▶ _ABOUT THIS EXERCISE_
Return, without pictures, the lines from the start of the data through the one that contains "X016300Y000800D02*".

▶ _Hardware project source files_
--------

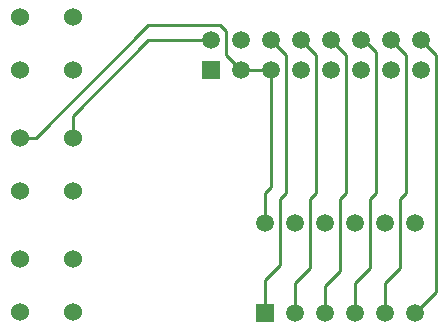
<source format=gbl>
%FSDAX24Y24*%
%MOIN*%
%SFA1B1*%

%IPPOS*%
%ADD10C,0.010000*%
%ADD22C,0.060000*%
%ADD23R,0.059060X0.059060*%
%ADD24C,0.059060*%
%ADD25R,0.059060X0.059060*%
%ADD26C,0.059060*%
%LNpcb_controlboard-1*%
%LPD*%
G54D10*
X005114Y006642D02*
X005642D01*
X009400Y010400D02*
X011800D01*
X005642Y006642D02*
X009400Y010400D01*
X011800D02*
X012000Y010200D01*
Y009400D02*
X012500Y008900D01*
X012000Y009400D02*
Y010200D01*
X006885Y006642D02*
Y007385D01*
X009400Y009900*
X011500*
X013300Y003800D02*
Y004800D01*
X013500Y005000*
Y008900*
X012500D02*
X013500D01*
X018300Y000800D02*
X019000Y001500D01*
Y009400*
X018500Y009900D02*
X019000Y009400D01*
X017300Y000800D02*
Y001800D01*
X017800Y002300*
Y004600*
X018000Y004800*
Y009400*
X017500Y009900D02*
X018000Y009400D01*
X016600Y009900D02*
X017000Y009500D01*
X016500Y009900D02*
X016600D01*
X017000Y004800D02*
Y009500D01*
X016800Y004600D02*
X017000Y004800D01*
X016800Y002300D02*
Y004600D01*
X016300Y001800D02*
X016800Y002300D01*
X016300Y000800D02*
Y001800D01*
X015300Y000800D02*
Y001700D01*
X015800Y002200*
Y004600*
X016000Y004800*
Y009400*
X015500Y009900D02*
X016000Y009400D01*
X014500Y009900D02*
X015000Y009400D01*
Y004800D02*
Y009400D01*
X014800Y004600D02*
X015000Y004800D01*
X014800Y002300D02*
Y004600D01*
X014300Y001800D02*
X014800Y002300D01*
X014300Y000800D02*
Y001800D01*
X013856Y009543D02*
X014000Y009400D01*
X013800Y002400D02*
Y004600D01*
X013300Y001900D02*
X013800Y002400D01*
X014000Y004800D02*
Y009400D01*
X013800Y004600D02*
X014000Y004800D01*
X013500Y009900D02*
X013856Y009543D01*
X013300Y000800D02*
Y001900D01*
G54D22*
X005114Y010685D03*
X006885D03*
X005114Y008914D03*
X006885D03*
X005114Y006642D03*
X006885D03*
X005114Y004871D03*
X006885D03*
X005114Y002600D03*
X006885D03*
X005114Y000828D03*
X006885D03*
G54D23*
X011500Y008900D03*
G54D24*
X011500Y009900D03*
X012500Y008900D03*
Y009900D03*
X013500Y008900D03*
Y009900D03*
X014500Y008900D03*
Y009900D03*
X015500Y008900D03*
Y009900D03*
X016500Y008900D03*
Y009900D03*
X017500Y008900D03*
Y009900D03*
X018500Y008900D03*
Y009900D03*
X018300Y000800D03*
X013300Y003800D03*
X014300D03*
X015300D03*
X016300D03*
X017300D03*
X018300D03*
G54D25*
X013300Y000800D03*
G54D26*
X014300Y000800D03*
X015300D03*
X016300D03*
X017300D03*
M02*
</source>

--------

▶ _OUTPUT FOR THIS TASK_
<source format=gbl>
%FSDAX24Y24*%
%MOIN*%
%SFA1B1*%

%IPPOS*%
%ADD10C,0.010000*%
%ADD22C,0.060000*%
%ADD23R,0.059060X0.059060*%
%ADD24C,0.059060*%
%ADD25R,0.059060X0.059060*%
%ADD26C,0.059060*%
%LNpcb_controlboard-1*%
%LPD*%
G54D10*
X005114Y006642D02*
X005642D01*
X009400Y010400D02*
X011800D01*
X005642Y006642D02*
X009400Y010400D01*
X011800D02*
X012000Y010200D01*
Y009400D02*
X012500Y008900D01*
X012000Y009400D02*
Y010200D01*
X006885Y006642D02*
Y007385D01*
X009400Y009900*
X011500*
X013300Y003800D02*
Y004800D01*
X013500Y005000*
Y008900*
X012500D02*
X013500D01*
X018300Y000800D02*
X019000Y001500D01*
Y009400*
X018500Y009900D02*
X019000Y009400D01*
X017300Y000800D02*
Y001800D01*
X017800Y002300*
Y004600*
X018000Y004800*
Y009400*
X017500Y009900D02*
X018000Y009400D01*
X016600Y009900D02*
X017000Y009500D01*
X016500Y009900D02*
X016600D01*
X017000Y004800D02*
Y009500D01*
X016800Y004600D02*
X017000Y004800D01*
X016800Y002300D02*
Y004600D01*
X016300Y001800D02*
X016800Y002300D01*
X016300Y000800D02*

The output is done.